» Work order
Lines containing "shifted": state how many there are in these entries, and write only that number.

» Exercise material
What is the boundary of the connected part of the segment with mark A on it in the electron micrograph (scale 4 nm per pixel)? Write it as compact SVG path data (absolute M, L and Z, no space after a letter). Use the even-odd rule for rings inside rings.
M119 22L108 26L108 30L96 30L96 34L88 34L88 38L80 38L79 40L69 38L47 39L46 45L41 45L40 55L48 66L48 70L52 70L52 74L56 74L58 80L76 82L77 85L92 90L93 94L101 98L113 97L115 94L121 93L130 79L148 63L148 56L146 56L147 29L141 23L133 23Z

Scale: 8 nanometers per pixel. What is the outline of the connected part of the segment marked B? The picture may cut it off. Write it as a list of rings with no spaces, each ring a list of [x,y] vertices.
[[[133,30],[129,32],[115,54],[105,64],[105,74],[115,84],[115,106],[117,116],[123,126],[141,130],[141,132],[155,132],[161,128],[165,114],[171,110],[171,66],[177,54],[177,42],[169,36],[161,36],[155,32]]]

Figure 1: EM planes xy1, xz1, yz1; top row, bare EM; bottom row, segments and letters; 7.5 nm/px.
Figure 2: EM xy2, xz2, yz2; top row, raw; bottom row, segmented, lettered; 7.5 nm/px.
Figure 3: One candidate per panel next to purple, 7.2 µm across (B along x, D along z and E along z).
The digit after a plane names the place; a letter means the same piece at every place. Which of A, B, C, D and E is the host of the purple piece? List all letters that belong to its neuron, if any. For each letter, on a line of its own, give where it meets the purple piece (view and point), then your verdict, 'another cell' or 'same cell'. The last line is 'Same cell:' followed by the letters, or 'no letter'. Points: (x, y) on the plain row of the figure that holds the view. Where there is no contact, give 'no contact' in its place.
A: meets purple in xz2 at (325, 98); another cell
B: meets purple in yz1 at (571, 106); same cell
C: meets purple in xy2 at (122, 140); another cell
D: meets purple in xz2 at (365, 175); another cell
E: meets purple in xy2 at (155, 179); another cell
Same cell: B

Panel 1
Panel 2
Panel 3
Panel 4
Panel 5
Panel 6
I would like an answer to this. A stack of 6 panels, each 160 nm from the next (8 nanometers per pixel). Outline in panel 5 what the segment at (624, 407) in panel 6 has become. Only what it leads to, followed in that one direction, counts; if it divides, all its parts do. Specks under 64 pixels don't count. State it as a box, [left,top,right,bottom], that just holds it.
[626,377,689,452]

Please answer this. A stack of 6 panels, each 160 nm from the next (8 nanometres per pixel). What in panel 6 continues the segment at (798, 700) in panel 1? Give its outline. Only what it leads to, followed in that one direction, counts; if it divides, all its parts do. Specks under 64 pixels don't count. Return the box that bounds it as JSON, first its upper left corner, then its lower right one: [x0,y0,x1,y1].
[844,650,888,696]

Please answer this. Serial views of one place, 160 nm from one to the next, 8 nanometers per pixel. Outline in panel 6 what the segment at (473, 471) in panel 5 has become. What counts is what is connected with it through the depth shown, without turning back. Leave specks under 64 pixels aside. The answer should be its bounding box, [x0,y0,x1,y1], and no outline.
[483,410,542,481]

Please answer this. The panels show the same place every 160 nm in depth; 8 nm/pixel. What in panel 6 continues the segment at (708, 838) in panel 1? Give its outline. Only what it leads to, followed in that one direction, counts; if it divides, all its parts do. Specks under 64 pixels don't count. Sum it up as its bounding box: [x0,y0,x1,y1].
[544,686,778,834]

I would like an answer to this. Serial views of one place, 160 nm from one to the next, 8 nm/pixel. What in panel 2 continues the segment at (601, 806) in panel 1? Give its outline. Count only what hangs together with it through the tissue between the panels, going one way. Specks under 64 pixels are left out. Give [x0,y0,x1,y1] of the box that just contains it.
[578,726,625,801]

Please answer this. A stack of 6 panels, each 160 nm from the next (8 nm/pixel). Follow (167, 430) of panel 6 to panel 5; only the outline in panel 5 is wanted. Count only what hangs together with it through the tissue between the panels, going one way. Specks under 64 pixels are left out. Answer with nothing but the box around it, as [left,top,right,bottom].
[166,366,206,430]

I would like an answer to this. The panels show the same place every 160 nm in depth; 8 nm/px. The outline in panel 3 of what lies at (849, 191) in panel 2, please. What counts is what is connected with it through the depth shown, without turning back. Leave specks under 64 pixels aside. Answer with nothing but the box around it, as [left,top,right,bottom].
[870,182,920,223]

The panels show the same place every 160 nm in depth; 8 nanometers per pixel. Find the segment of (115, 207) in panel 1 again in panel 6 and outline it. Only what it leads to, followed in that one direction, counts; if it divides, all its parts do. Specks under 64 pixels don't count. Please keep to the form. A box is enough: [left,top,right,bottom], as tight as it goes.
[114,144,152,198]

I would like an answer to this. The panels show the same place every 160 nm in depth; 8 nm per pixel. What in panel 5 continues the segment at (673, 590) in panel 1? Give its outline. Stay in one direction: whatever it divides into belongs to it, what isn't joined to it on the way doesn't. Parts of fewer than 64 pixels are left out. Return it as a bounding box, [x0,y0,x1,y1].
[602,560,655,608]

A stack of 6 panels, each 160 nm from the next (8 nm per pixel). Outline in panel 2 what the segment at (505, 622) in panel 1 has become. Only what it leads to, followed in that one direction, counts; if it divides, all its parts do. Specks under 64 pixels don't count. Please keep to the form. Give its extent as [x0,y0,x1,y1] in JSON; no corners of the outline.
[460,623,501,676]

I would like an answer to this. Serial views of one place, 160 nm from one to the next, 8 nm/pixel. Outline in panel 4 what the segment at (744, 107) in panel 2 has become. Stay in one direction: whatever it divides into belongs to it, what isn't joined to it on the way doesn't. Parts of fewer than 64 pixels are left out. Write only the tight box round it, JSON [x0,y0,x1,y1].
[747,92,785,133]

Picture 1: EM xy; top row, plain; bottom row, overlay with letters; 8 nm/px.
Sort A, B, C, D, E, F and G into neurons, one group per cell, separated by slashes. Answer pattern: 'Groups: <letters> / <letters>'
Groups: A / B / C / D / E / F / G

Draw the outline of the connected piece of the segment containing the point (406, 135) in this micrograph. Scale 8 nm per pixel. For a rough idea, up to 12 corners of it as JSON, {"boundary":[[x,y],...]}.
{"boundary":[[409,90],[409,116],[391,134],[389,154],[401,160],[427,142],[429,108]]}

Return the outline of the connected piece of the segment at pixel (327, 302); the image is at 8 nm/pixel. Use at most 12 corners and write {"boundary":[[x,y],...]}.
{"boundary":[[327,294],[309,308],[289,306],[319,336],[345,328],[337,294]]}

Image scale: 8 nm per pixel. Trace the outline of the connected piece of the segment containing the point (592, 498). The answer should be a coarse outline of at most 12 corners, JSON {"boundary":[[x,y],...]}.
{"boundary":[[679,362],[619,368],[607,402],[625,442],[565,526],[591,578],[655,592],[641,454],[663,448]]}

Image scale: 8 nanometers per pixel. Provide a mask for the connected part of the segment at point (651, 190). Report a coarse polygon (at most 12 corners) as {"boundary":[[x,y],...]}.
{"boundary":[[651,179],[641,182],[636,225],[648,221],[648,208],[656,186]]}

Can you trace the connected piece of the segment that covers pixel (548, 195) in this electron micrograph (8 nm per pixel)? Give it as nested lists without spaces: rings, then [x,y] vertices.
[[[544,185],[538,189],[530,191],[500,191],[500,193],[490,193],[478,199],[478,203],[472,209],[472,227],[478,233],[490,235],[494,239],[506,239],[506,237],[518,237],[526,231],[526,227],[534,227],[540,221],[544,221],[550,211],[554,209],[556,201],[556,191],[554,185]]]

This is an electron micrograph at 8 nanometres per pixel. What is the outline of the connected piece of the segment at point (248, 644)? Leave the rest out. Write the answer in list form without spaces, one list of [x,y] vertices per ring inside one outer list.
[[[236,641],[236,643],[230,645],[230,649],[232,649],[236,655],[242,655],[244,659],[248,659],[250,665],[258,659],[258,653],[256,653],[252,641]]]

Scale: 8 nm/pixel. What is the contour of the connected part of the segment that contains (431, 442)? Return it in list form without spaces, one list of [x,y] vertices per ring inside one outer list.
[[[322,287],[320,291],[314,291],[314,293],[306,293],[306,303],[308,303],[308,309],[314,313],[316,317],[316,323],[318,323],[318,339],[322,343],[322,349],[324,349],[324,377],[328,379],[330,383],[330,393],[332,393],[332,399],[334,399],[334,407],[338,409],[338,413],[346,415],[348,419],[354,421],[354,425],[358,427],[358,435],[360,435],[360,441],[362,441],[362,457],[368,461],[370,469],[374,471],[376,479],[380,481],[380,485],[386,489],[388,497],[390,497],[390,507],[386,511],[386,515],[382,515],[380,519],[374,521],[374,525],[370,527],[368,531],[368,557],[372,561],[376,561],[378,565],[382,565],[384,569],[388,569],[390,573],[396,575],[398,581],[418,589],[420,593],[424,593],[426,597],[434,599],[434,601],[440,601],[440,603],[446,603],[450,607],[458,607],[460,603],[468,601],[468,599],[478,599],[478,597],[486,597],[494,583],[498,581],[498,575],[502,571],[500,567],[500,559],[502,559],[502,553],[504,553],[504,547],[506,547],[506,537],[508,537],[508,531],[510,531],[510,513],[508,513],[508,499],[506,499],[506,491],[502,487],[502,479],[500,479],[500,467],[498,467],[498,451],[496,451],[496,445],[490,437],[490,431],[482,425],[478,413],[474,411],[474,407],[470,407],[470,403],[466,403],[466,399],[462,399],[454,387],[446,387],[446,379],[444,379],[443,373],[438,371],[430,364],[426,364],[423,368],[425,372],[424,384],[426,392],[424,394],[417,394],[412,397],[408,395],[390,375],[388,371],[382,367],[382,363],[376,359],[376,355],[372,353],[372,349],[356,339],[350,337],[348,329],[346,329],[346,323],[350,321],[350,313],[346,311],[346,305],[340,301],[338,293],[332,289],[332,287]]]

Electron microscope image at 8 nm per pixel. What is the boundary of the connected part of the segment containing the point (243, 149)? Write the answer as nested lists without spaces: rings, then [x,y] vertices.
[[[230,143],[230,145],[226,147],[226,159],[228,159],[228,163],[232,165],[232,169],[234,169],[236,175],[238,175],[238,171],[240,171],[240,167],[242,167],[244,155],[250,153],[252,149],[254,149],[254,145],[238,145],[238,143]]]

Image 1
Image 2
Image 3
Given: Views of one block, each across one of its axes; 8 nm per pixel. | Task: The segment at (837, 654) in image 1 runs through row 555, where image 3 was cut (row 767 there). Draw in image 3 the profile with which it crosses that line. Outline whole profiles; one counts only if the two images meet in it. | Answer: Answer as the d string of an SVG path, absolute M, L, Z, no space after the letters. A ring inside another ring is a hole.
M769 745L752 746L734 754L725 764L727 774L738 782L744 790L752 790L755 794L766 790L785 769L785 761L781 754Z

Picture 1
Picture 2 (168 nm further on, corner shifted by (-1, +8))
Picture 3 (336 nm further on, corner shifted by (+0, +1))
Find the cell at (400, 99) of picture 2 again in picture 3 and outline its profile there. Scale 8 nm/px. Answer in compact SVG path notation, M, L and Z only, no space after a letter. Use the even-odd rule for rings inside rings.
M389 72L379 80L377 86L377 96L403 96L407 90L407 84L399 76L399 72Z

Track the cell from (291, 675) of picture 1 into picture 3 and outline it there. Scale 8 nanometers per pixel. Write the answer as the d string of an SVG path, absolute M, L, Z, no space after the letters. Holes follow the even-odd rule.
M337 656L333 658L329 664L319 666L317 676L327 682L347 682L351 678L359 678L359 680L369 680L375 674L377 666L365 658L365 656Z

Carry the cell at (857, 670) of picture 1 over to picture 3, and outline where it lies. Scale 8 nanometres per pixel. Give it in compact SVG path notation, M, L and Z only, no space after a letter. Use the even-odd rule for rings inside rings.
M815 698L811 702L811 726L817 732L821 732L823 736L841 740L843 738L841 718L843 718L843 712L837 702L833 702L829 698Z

» Answer to this task
2